> _Description de l'exercice_:
Selon l'article sur les sous-marins canadiens, en quelle année le Canada a-t-il acheté quatre navires d'occasion à la Grande-Bretagne ?

> _Extrait à lire_:

#####

(Ottawa) La Marine royale canadienne lance sa campagne tant attendue pour remplacer la flotte de sous-marins du Canada, ouvrant la voie à ce qui sera presque certainement un débat extrêmement controversé sur la nécessité de tels navires.

Des responsables de la Défense ont révélé à La Presse Canadienne ce mois-ci qu’une équipe dédiée est en cours de création pour déterminer ce dont le Canada a besoin en matière de sous-marins, au moment où le retrait de la flotte militaire actuelle se rapproche de plus en plus.

Cette décision répond à un sentiment d’urgence croissant au sein de la défense et de l’industrie quant à la nécessité de commencer à travailler sur un tel projet étant donné l’âge des sous-marins canadiens existants et le temps nécessaire pour concevoir et construire de tels navires.

« Les Forces armées canadiennes (FAC) mettent en place un projet de sous-marin de patrouille canadien pour éclairer la prise de décision gouvernementale en temps opportun au sujet d’une classe potentielle de sous-marins de remplacement et éviter toute lacune dans la capacité des sous-marins », a déclaré le porte-parole de la Marine, le lieutenant-commandant Jordan Holder.

« Afin de permettre une prise de décision rapide à un moment donné concernant une classe de sous-marins de remplacement et d’éviter une lacune dans la capacité des sous-marins, les FAC ont demandé qu’un projet de remplacement soit lancé cette année. »

Mais la décision d’aller de l’avant donne également le coup d’envoi à ce qui devrait être une conversation difficile pour la marine sur le besoin de nouveaux sous-marins étant donné le coût élevé de construction et d’exploitation de ces navires, et les nombreux problèmes qui ont affligé sa flotte actuelle.

Des questions sur les coûts et les avantages des sous-marins circulent depuis que le Canada a acheté quatre navires d’occasion à la Grande-Bretagne en 1998. Le gouvernement de l’époque soutenait qu’il faisait une bonne affaire en ne payant que 750 millions pour les quatre navires de la classe Victoria.

Pourtant, les navires ont depuis passé plus de temps à quai pour des réparations et l’entretien qu’en mer, Ottawa ayant coulé des milliards de dollars dans la flotte au cours des 20 dernières années et plus pour régler une série de problèmes et d’incidents, notamment des incendies et des soudures défectueuses.

#####

> _Entrées extraites_:
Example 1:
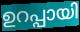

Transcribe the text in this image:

ഉറപ്പായി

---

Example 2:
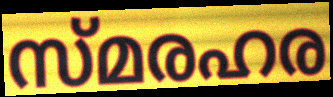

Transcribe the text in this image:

സ്മരഹര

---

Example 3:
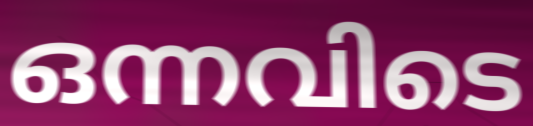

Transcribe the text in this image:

ഒന്നവിടെ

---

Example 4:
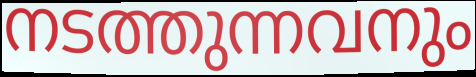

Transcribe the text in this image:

നടത്തുന്നവനും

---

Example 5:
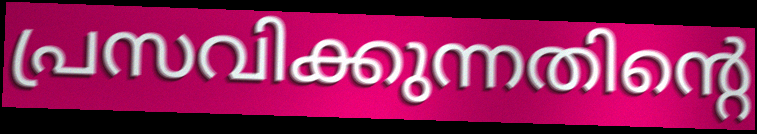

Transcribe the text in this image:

പ്രസവിക്കുന്നതിന്റെ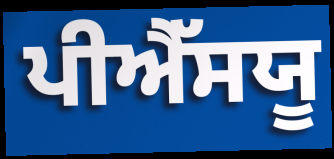
ਪੀਐੱਸਯੂ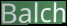
Balch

#####

> _Réponse attendue_:
En 1998.